Obviously, Rabbi Eliezer was also aware of the passage from Isaiah. But he could see no reason why a vision of a world far in the future should impact the Halacha in the here and now. But the Sages taught that the vision of a future world can and must inform the way we see and understand the present world. Yes, in this world, war is necessary. In circumstances like the ones we face today, the refusal to fight would constitute a reckless abdication of moral responsibility. But the Sages insist that we must never confuse the necessary with the good. Even as we fight, the battle screams of how unredeemed the world is, of how spiritually undeveloped humanity still is. And when the battle ends, they contend, we are bidden to go back to the drawing board and search for a new paradigm – as stubbornly elusive as it may be – in which people can live with each other without lifting swords. According to our Sages, weapons do not qualify as ornaments. They are reminders that we are a yet-unredeemed species. Here again, our teachers are molding our moral core and shaping our innermost soul.
It is not easy at times like these to pray for the other, to care for the non-combatant, to experience the sword as necessary but not good.

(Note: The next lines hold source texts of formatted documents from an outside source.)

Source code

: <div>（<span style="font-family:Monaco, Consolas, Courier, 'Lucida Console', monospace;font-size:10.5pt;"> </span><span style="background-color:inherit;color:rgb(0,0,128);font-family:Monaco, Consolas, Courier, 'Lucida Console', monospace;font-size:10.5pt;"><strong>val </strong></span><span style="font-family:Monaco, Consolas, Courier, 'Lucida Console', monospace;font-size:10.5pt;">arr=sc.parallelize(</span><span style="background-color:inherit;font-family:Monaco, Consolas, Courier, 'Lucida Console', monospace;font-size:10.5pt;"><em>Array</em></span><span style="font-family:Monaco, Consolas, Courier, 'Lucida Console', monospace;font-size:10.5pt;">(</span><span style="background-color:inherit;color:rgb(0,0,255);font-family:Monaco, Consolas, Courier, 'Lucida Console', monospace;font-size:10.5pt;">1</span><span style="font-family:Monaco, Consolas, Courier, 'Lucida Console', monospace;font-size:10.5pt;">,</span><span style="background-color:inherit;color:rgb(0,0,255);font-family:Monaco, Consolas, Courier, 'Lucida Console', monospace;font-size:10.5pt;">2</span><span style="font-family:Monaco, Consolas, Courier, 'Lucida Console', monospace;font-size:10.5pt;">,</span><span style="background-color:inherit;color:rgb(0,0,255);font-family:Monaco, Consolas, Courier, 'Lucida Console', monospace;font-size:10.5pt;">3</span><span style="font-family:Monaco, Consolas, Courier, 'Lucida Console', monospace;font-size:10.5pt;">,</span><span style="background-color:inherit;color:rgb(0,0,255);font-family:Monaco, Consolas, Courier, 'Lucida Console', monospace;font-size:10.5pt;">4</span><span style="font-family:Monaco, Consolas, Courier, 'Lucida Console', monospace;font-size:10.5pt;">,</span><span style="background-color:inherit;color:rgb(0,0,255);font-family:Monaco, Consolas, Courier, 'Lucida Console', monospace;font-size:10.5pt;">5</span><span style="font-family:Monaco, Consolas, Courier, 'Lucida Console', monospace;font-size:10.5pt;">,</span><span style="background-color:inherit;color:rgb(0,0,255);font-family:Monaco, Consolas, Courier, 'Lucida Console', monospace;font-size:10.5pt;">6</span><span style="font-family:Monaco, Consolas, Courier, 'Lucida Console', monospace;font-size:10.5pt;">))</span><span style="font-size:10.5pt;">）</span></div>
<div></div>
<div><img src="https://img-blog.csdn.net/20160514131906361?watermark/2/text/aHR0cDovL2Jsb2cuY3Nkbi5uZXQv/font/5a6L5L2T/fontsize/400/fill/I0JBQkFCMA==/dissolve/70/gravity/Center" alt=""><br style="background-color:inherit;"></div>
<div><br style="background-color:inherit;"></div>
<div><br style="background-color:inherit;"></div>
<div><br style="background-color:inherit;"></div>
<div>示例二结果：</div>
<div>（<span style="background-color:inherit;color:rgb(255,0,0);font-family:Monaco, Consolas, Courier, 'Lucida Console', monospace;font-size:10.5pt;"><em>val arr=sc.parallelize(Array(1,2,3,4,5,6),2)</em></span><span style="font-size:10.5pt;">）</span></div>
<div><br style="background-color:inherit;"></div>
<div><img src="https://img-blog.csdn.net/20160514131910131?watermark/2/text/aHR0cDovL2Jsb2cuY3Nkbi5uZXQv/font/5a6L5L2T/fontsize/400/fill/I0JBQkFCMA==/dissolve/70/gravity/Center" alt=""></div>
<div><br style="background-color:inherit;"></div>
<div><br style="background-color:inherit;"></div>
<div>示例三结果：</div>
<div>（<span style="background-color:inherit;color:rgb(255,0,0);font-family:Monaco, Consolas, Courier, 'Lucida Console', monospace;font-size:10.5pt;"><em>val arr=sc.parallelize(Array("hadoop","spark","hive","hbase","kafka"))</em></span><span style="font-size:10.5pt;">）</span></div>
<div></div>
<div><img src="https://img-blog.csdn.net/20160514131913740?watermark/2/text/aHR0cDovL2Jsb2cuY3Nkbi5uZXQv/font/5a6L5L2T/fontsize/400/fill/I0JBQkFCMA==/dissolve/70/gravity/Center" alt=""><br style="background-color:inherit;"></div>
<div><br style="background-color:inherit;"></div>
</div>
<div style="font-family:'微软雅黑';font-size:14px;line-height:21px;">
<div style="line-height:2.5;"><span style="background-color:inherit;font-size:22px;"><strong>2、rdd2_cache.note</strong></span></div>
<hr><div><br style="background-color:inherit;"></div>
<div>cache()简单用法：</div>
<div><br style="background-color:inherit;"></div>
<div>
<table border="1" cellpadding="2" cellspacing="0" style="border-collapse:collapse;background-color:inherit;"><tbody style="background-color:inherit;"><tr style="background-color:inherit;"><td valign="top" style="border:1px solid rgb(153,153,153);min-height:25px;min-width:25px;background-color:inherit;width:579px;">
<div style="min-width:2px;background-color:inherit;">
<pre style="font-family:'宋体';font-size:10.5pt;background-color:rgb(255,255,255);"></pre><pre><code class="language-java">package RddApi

What we need to remember though is that we must do things not in order to adhere to modern western values, or to respond to international pressures that often come dripping in hypocrisy or wrapped in barely-concealed anti-Semitism. We must do them in order to remain faithful to our own moral core and innermost soul, which our teachers and sages have painstakingly curated for us over thousands of years.
A few days ago, I davened and recited Tehillim with our teenagers, and toward the end I asked them to share what they are thinking about, what they are feeling. One precious young man, just back from Bnei Akiva summer camp, simply said, “How could anyone have thought that it made sense to kill a Palestinian teenager?”
There is no strength like the strength which emanates from one’s innermost moral core. There is no beauty like the beauty which radiates from one’s innermost soul.
May God give strength – and beauty – to His nation. May God bless His nation with peace.